Does anyone in here own a lifted QSW or know which parts have successfully been used for that purpose? I picked one up a while back for $300 and wanna turn it into a rallycross/offroad/rally wagon of doom. I have a bunch of extra Audi 5000 Quattro suspension bits including springs, bilsteins inserts, a set of generic coilover sleeves with springs (unknown rate, I think they were off a Honda Accord or something), couple sets of audi springs... and a welder, plasma cutter, sheet metal brake, and hydraulic press! I'm thinking of building a skidplate/bumper setup with light mounts and probably rocksliders too just for the helluvit. Any input on this or examples of similar insanity are appreciated!


----------



## eurowner (Jan 26, 2002)

*FV-QR*

There is no such thing as a 1984 QSW, 1985 is the first model year.
Start unbolting, fabbing, measuring, welding, grinding etc. Please show pictures of what you used.
There are a few lifted QSW around. The front suspension is the same as a Audi 4000 quattro. 5000 parts really do not work.


----------



## Row1Rich (Sep 11, 2001)

*Re: FV-QR (eurowner)*


_Quote, originally posted by *eurowner* »_There is no such thing as a 1984 QSW, 1985 is the first model year.
Start unbolting, fabbing, measuring, welding, grinding etc. Please show pictures of what you used.
There are a few lifted QSW around. The front suspension is the same as a Audi 4000 quattro. 5000 parts really do not work. 

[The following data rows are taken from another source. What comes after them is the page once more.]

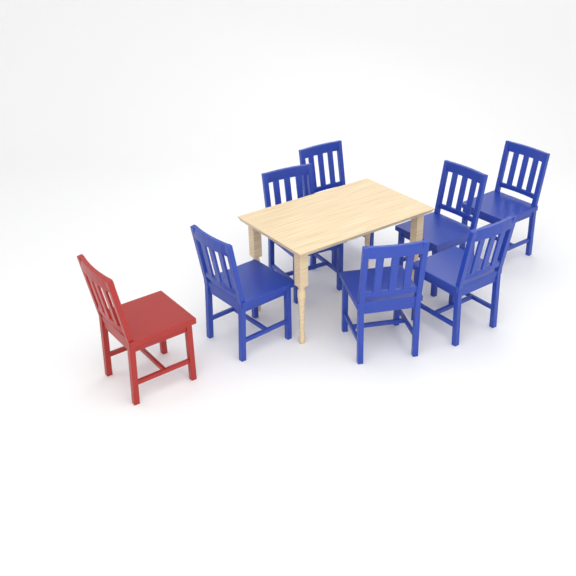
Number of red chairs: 1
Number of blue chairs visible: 7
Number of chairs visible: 8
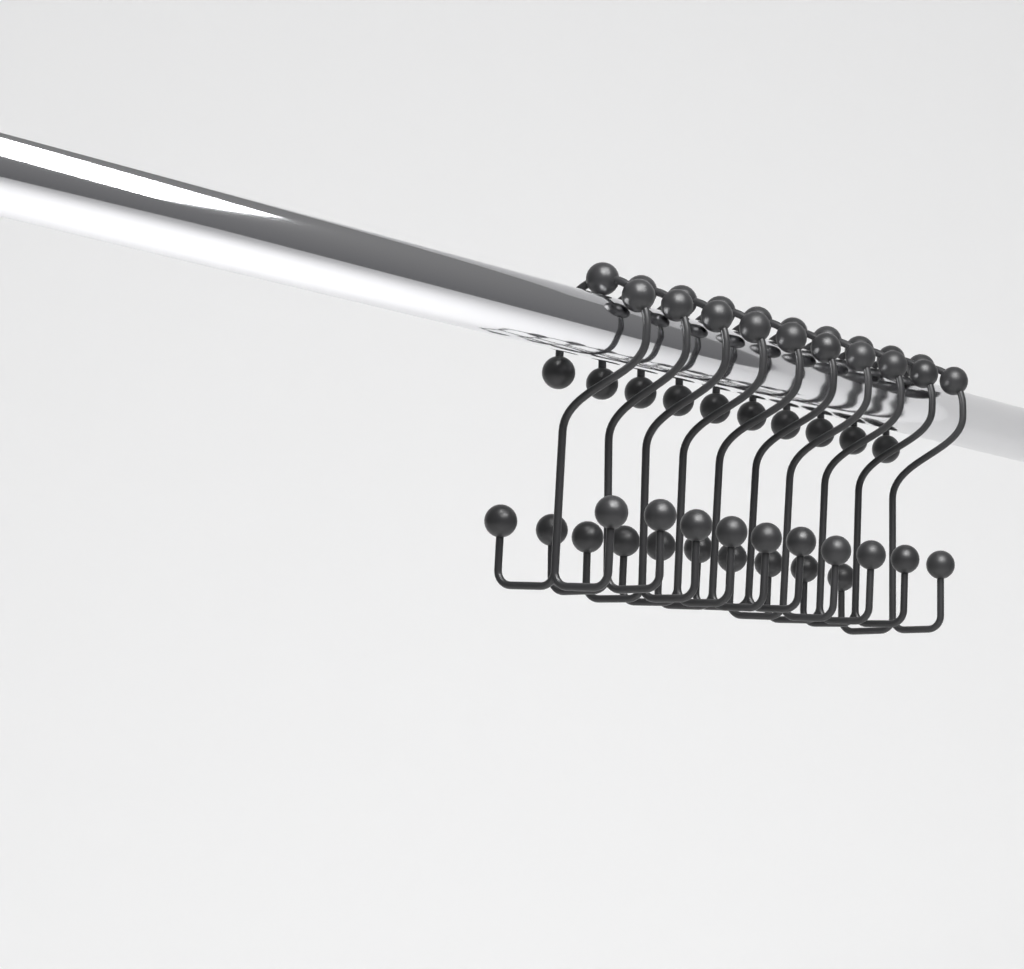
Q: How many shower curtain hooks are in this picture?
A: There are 10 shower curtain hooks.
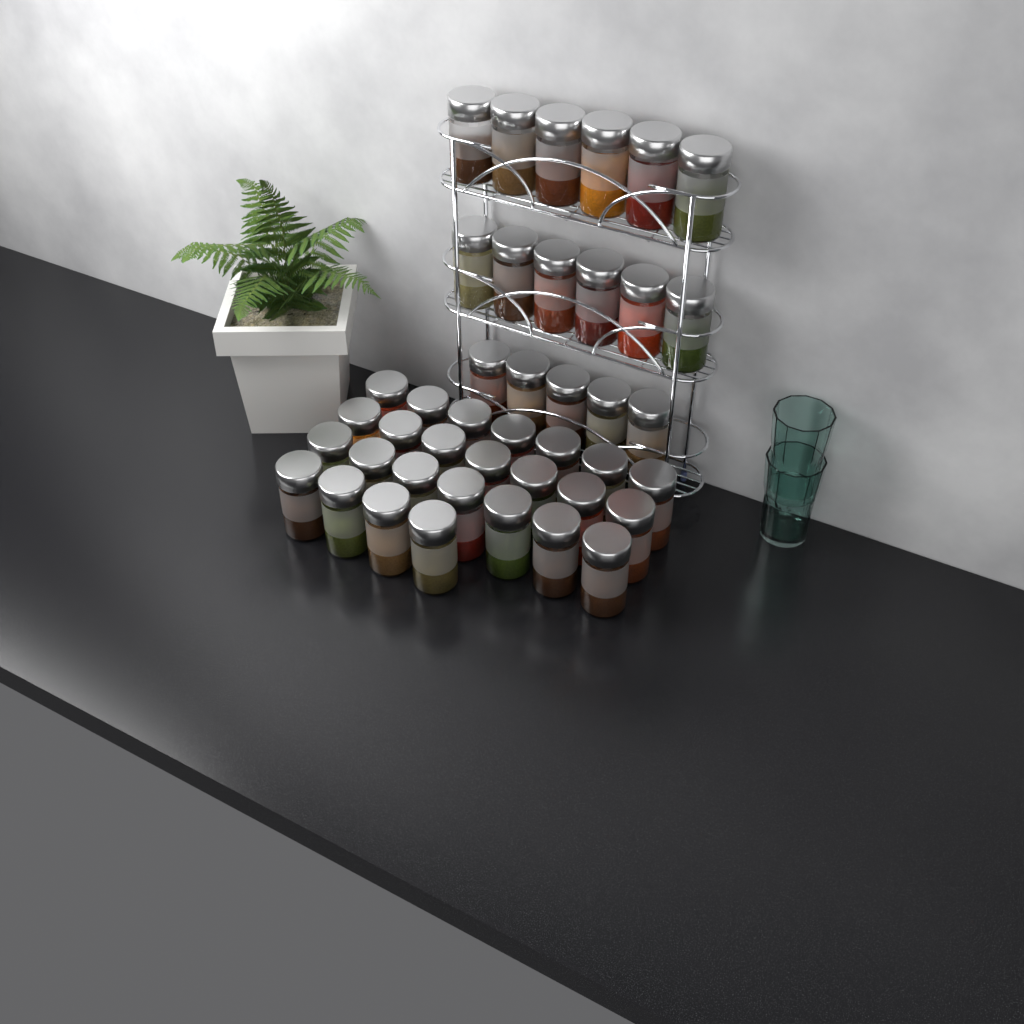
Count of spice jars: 42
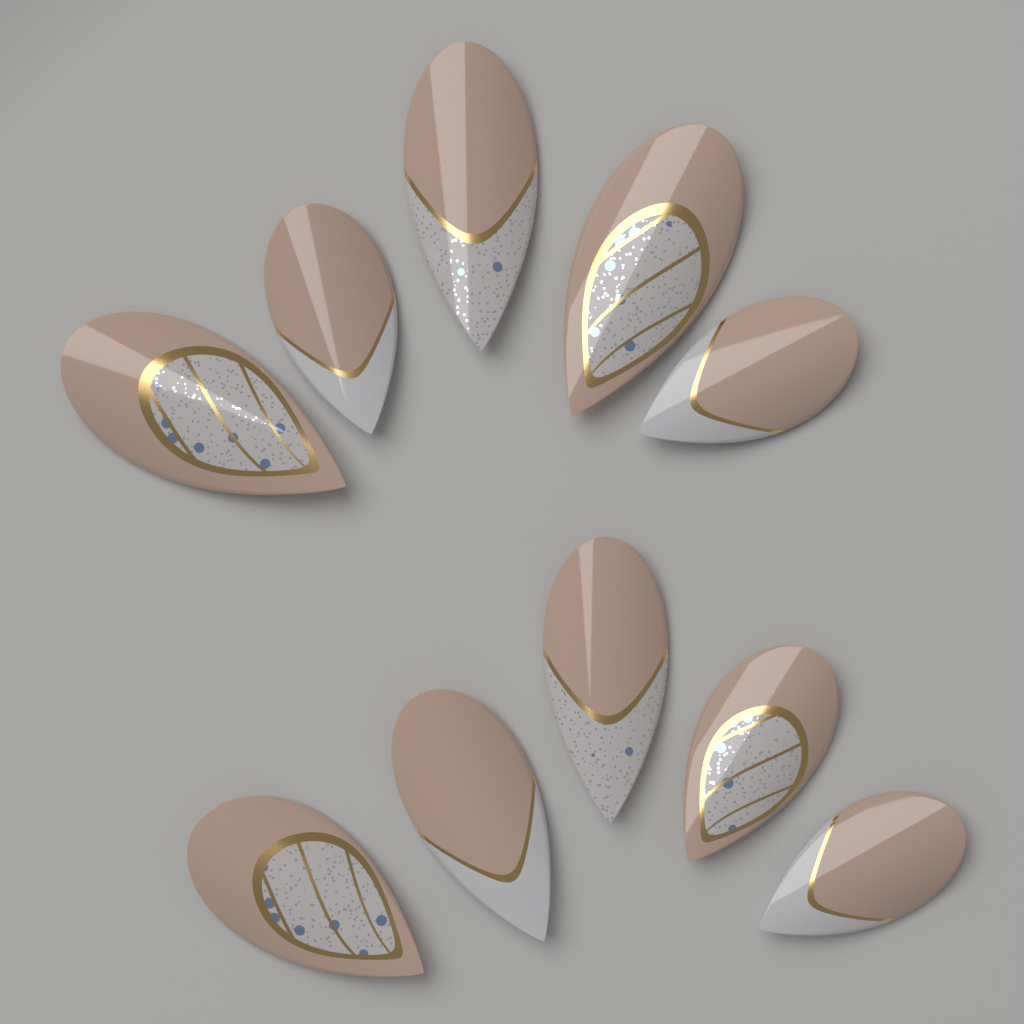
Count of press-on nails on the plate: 10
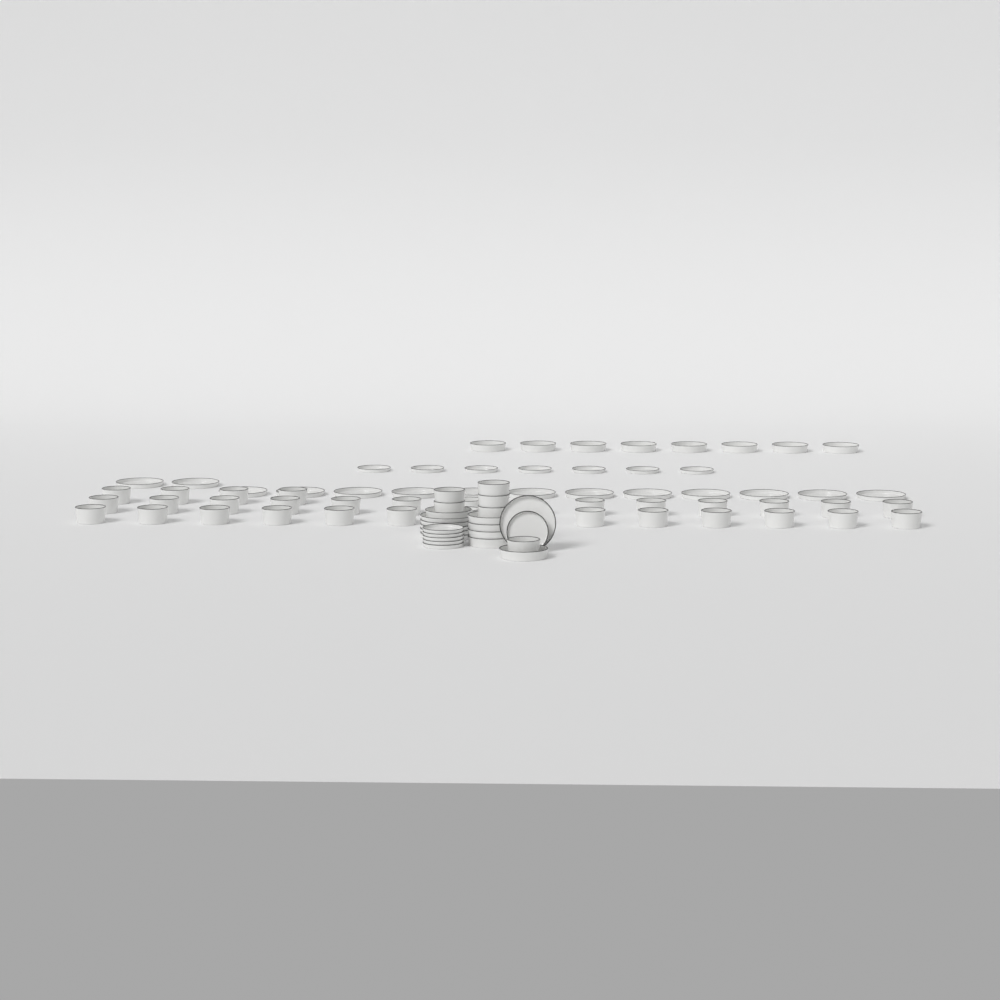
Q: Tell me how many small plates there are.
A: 13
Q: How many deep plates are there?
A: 14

The rear is easy, just do a spring and shock combo that'll give it a lift. I used a MKIII sport spring and Koni or Bilstien (don't remember which) shock combo in the back.
The front is a little more work, on mine we put 1" spacers between the subframe and body and lengthened the strut housing 2" and threw a 2" spacer in the strut before putting the shock back in. I used Bilstien HD shocks in the front, no sway bar.


























_Modified by Row1Rich at 12:55 PM 1-10-2010_


----------



## rcr_x (Apr 21, 1999)

*Re: FV-QR (eurowner)*


_Quote, originally posted by *eurowner* »_There is no such thing as a 1984 QSW, 1985 is the first model year.
Start unbolting, fabbing, measuring, welding, grinding etc. Please show pictures of what you used.
There are a few lifted QSW around. The front suspension is the same as a Audi 4000 quattro. 5000 parts really do not work. 

Hmm....I thought they brought over 400 test market cars in 1984 and only sold them here in Portland, Or, Maine, and Denver.. Maybe it was 1985 then. It had the fugly quad square headlights and thin slat grill...which I've swapped out for the later aero lights and wide slat grill already. Don't worry. I didn't toss the original pieces.
re: 5000 parts...thats kinda what I figured... I may still try to find a way to adapt some of these goodies, but it sure as hell won't be bolt-in....
Also, does anyone know if the hub sizes vary from one VAG product to the next....I have this not too pretty set of 15 x 7" forged Fuchs off a 5KTQ and I know they'd look badass on this QSW. I may try to press some 5 x 112mm hubs into the uprights on this thing.










_Modified by rcr_x at 2:07 PM 1-10-2010_


----------



## eurowner (Jan 26, 2002)

*FV-QR*

Only your VIN will tell. 1984 and 1985 QW are the same. 
All QSWs were destined to be sold in Seattle, Boston & Denver for the main markets. There were still brand new 1988 versions on VW lots in 1990. 
There are a few Germans here on 'tex that should pay damn good money for early 32b grill/lights/etc.
Ned @ http://www.intendedacceleration.com/ has done the 5-112 hub/rotor swap before, about 18 years ago on a Audi 4kq. He tried to get me to do a 5kt swap in my pristine 1984 4kqs. There are wheel spacers that accommodate 4x100-5x112.


----------